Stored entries
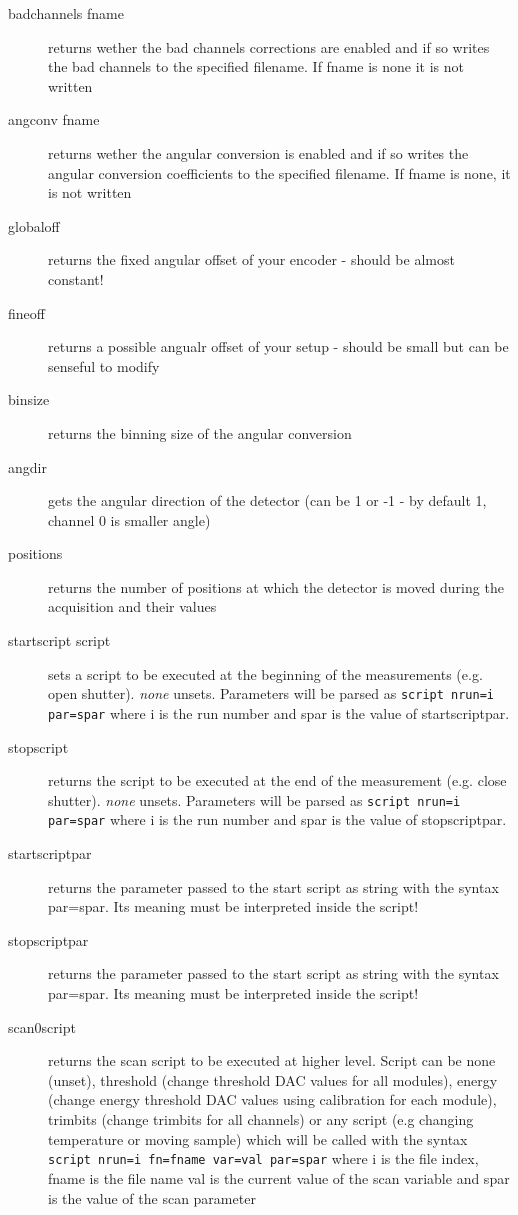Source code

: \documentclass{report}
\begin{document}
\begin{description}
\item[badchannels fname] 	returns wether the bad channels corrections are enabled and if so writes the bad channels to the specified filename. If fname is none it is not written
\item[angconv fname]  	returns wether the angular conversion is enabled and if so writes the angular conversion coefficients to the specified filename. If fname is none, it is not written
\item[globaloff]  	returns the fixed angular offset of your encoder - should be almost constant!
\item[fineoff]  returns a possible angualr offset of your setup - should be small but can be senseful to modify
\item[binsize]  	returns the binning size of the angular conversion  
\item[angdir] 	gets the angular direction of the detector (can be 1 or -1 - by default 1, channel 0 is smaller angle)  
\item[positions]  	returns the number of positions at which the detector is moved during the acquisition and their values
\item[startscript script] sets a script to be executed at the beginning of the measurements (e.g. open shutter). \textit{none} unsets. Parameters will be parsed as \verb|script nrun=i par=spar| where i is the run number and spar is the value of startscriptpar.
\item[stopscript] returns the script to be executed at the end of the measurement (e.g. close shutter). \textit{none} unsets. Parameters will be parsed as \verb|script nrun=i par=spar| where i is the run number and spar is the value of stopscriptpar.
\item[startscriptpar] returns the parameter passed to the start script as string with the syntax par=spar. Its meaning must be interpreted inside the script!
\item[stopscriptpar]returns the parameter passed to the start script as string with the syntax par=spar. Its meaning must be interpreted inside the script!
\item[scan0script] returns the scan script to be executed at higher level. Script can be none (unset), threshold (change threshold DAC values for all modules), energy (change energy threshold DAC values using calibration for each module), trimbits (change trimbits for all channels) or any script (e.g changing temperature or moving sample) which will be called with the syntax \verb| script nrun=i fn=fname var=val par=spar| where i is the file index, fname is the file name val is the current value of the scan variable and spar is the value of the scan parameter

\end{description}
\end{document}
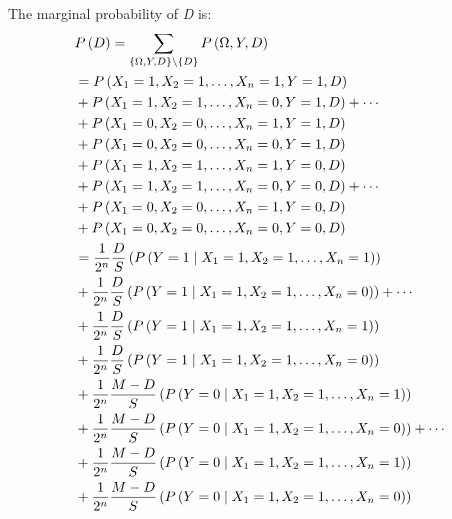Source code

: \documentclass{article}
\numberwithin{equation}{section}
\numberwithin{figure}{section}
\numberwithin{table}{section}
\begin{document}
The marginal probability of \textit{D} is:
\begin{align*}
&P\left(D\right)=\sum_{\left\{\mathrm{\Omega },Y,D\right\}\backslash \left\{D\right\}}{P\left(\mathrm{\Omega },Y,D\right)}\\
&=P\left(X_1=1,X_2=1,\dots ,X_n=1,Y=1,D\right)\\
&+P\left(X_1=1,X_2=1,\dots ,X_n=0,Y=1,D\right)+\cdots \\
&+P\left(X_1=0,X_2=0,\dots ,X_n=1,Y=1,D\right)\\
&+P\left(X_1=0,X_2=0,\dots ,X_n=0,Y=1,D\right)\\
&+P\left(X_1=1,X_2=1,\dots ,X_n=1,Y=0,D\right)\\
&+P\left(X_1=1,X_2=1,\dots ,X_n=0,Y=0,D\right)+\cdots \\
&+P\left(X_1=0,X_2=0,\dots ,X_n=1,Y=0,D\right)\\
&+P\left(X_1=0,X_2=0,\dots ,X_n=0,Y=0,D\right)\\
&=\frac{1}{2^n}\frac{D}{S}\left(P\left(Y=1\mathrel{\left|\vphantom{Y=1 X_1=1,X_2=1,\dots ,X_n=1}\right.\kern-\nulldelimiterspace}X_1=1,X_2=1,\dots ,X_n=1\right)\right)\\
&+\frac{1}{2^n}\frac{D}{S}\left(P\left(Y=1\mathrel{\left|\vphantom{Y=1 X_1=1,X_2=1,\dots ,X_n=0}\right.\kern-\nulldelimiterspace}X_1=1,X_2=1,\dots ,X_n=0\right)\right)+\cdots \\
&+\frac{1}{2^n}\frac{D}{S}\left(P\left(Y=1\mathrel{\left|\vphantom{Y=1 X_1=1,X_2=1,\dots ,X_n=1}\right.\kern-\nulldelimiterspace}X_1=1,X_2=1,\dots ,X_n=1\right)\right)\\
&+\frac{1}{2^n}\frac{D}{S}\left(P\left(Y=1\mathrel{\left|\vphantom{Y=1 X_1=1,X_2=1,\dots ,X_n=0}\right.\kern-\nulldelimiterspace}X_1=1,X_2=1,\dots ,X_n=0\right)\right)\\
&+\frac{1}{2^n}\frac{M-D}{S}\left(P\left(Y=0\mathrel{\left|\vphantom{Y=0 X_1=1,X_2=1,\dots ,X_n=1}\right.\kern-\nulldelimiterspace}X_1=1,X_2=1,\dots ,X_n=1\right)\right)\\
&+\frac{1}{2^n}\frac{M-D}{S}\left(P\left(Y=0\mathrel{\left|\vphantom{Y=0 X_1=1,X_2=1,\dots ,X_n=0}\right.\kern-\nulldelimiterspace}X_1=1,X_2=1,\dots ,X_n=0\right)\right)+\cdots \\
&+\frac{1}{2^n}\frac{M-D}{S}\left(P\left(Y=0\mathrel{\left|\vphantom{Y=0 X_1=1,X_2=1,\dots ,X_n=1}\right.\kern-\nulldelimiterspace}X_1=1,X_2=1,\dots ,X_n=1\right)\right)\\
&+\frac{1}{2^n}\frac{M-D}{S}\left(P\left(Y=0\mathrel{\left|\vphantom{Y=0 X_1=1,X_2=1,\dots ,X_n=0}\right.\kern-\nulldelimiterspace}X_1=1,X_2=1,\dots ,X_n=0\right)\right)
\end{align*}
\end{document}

Exercise instructions
Retype each entry exactly. No pictures.

Output
Source code

: \documentclass{report}
\begin{document}
\begin{description}
\item[badchannels fname] 	returns wether the bad channels corrections are enabled and if so writes the bad channels to the specified filename. If fname is none it is not written
\item[angconv fname]  	returns wether the angular conversion is enabled and if so writes the angular conversion coefficients to the specified filename. If fname is none, it is not written
\item[globaloff]  	returns the fixed angular offset of your encoder - should be almost constant!
\item[fineoff]  returns a possible angualr offset of your setup - should be small but can be senseful to modify
\item[binsize]  	returns the binning size of the angular conversion  
\item[angdir] 	gets the angular direction of the detector (can be 1 or -1 - by default 1, channel 0 is smaller angle)  
\item[positions]  	returns the number of positions at which the detector is moved during the acquisition and their values
\item[startscript script] sets a script to be executed at the beginning of the measurements (e.g. open shutter). \textit{none} unsets. Parameters will be parsed as \verb|script nrun=i par=spar| where i is the run number and spar is the value of startscriptpar.
\item[stopscript] returns the script to be executed at the end of the measurement (e.g. close shutter). \textit{none} unsets. Parameters will be parsed as \verb|script nrun=i par=spar| where i is the run number and spar is the value of stopscriptpar.
\item[startscriptpar] returns the parameter passed to the start script as string with the syntax par=spar. Its meaning must be interpreted inside the script!
\item[stopscriptpar]returns the parameter passed to the start script as string with the syntax par=spar. Its meaning must be interpreted inside the script!
\item[scan0script] returns the scan script to be executed at higher level. Script can be none (unset), threshold (change threshold DAC values for all modules), energy (change energy threshold DAC values using calibration for each module), trimbits (change trimbits for all channels) or any script (e.g changing temperature or moving sample) which will be called with the syntax \verb| script nrun=i fn=fname var=val par=spar| where i is the file index, fname is the file name val is the current value of the scan variable and spar is the value of the scan parameter

\end{description}
\end{document}
Source code

: \documentclass{article}
\numberwithin{equation}{section}
\numberwithin{figure}{section}
\numberwithin{table}{section}
\begin{document}
The marginal probability of \textit{D} is:
\begin{align*}
&P\left(D\right)=\sum_{\left\{\mathrm{\Omega },Y,D\right\}\backslash \left\{D\right\}}{P\left(\mathrm{\Omega },Y,D\right)}\\
&=P\left(X_1=1,X_2=1,\dots ,X_n=1,Y=1,D\right)\\
&+P\left(X_1=1,X_2=1,\dots ,X_n=0,Y=1,D\right)+\cdots \\
&+P\left(X_1=0,X_2=0,\dots ,X_n=1,Y=1,D\right)\\
&+P\left(X_1=0,X_2=0,\dots ,X_n=0,Y=1,D\right)\\
&+P\left(X_1=1,X_2=1,\dots ,X_n=1,Y=0,D\right)\\
&+P\left(X_1=1,X_2=1,\dots ,X_n=0,Y=0,D\right)+\cdots \\
&+P\left(X_1=0,X_2=0,\dots ,X_n=1,Y=0,D\right)\\
&+P\left(X_1=0,X_2=0,\dots ,X_n=0,Y=0,D\right)\\
&=\frac{1}{2^n}\frac{D}{S}\left(P\left(Y=1\mathrel{\left|\vphantom{Y=1 X_1=1,X_2=1,\dots ,X_n=1}\right.\kern-\nulldelimiterspace}X_1=1,X_2=1,\dots ,X_n=1\right)\right)\\
&+\frac{1}{2^n}\frac{D}{S}\left(P\left(Y=1\mathrel{\left|\vphantom{Y=1 X_1=1,X_2=1,\dots ,X_n=0}\right.\kern-\nulldelimiterspace}X_1=1,X_2=1,\dots ,X_n=0\right)\right)+\cdots \\
&+\frac{1}{2^n}\frac{D}{S}\left(P\left(Y=1\mathrel{\left|\vphantom{Y=1 X_1=1,X_2=1,\dots ,X_n=1}\right.\kern-\nulldelimiterspace}X_1=1,X_2=1,\dots ,X_n=1\right)\right)\\
&+\frac{1}{2^n}\frac{D}{S}\left(P\left(Y=1\mathrel{\left|\vphantom{Y=1 X_1=1,X_2=1,\dots ,X_n=0}\right.\kern-\nulldelimiterspace}X_1=1,X_2=1,\dots ,X_n=0\right)\right)\\
&+\frac{1}{2^n}\frac{M-D}{S}\left(P\left(Y=0\mathrel{\left|\vphantom{Y=0 X_1=1,X_2=1,\dots ,X_n=1}\right.\kern-\nulldelimiterspace}X_1=1,X_2=1,\dots ,X_n=1\right)\right)\\
&+\frac{1}{2^n}\frac{M-D}{S}\left(P\left(Y=0\mathrel{\left|\vphantom{Y=0 X_1=1,X_2=1,\dots ,X_n=0}\right.\kern-\nulldelimiterspace}X_1=1,X_2=1,\dots ,X_n=0\right)\right)+\cdots \\
&+\frac{1}{2^n}\frac{M-D}{S}\left(P\left(Y=0\mathrel{\left|\vphantom{Y=0 X_1=1,X_2=1,\dots ,X_n=1}\right.\kern-\nulldelimiterspace}X_1=1,X_2=1,\dots ,X_n=1\right)\right)\\
&+\frac{1}{2^n}\frac{M-D}{S}\left(P\left(Y=0\mathrel{\left|\vphantom{Y=0 X_1=1,X_2=1,\dots ,X_n=0}\right.\kern-\nulldelimiterspace}X_1=1,X_2=1,\dots ,X_n=0\right)\right)
\end{align*}
\end{document}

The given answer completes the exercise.